HISTÓRICO
Autopistas rompen aislamiento
  • Autopistas rompen aislamiento | ILUSTRACIÓN MORPHART
    Autopistas rompen aislamiento | ILUSTRACIÓN MORPHART
EL COLOMBIANO | Publicado el 02 de abril de 2013

Las Autopistas de la Prosperidad tienen muchos enemigos, dentro y fuera de Antioquia, que surgen por cierta miopía regionalista o son fruto de intereses económicos particulares o tienen alguna intencionalidad política.

Ninguno de ellos resulta válido para atravesar palos en las ruedas del ambicioso proyecto, generando desinformación o sirviendo de cajas de resonancia a rumores.

Es cierto que el proyecto no avanza con la celeridad deseada y hemos dado cuenta de las voces que se levantan para advertir sobre los sucesivos aplazamientos.

Lo que sí está descartado es que el proyecto vaya a sufrir modificaciones en sus especificaciones técnicas para ahorrar costos. Hoy se está aprobando en Bogotá la estructuración financiera por el monto total de 13 billones de pesos, de los cuales la Nación asume 10 billones.

Y no se contempla ninguna variación en los diseños elaborados por ISA, con túneles y viaductos, para que el país tenga unas vías con las más altas especificaciones, con una pendiente del 6 por ciento y curvatura de 230 metros, para velocidades de 80 km por hora, en camiones de cinco ejes.

Por eso, esperamos que el proceso que se inicia en una semana con la precalificación para cuatro de los siete tramos en que quedó definido el proyecto, sea el estartazo que todos estamos esperando.

Al propio Federico Restrepo Posada, nombrado por el Gobierno Nacional gerente del proyecto para darle impulso a la ejecución de la obra, le ha tocado encarar muchas de las críticas que con razón o sin ella se hacen desde distintos sectores de opinión.

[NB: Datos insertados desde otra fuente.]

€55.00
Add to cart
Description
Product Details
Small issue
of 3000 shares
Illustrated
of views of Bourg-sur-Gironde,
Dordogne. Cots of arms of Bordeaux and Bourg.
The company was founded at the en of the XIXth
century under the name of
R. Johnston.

Hasta ahora ha cumplido su misión de salvaguardar los intereses de la región y hacer efectivo el compromiso ratificado en Medellín por el presidente Juan Manuel Santos para que las autopistas sean una realidad en seis años, a partir del momento en que queden en firme los contratos de concesión.

Es obvio que al proyecto no le faltan malquerientes. Personas y grupos de interés que no entienden que resolver el aislamiento vial de Antioquia beneficiará a todo el país en términos de competitividad, al economizar costos del transporte como resultado de la reducción de las distancias.

¿Para qué tantos TLC firmados, en los cuales el país tiene cifradas sus esperanzas de desarrollo, si estos no se pueden aprovechar por falta de la infraestructura eficiente para conectar los centros de producción con los puertos?

Y aquí conviene recordar que el puerto en el Atlántico más cercano a las regiones donde se concentra el 70 por ciento del PIB del país es el de Urabá y que con la construcción de las Autopistas de la Prosperidad estaría 300 kilómetros más cerca.

En consecuencia resulta incontrovertible que estas vías son prioritarias y estratégicas para el país. Y en cuanto a sus costos, nadie sensato puede desconocer que las carreteras de alta montaña tienen un valor superior a las vías en terreno plano.

Es importante que se entienda también que se trata de una deuda de muchos gobiernos con Antioquia y que la solución final, en un plazo de tiempo razonable, son las dobles calzadas, aunque se haya acordado con las autoridades regionales que no todas lo serán así hasta tanto el tráfico no lo justifique, pero se obliga al concesionario a hacer estudios de fase III en el diseño, compra de predios y gestión ambiental para esa segunda calzada.

Resulta injustificable que, por su pésima infraestructura vial, se siga excluyendo a Antioquia del progreso, pese a su aporte al desarrollo del país, vía presupuesto, y por su contribución al PIB nacional.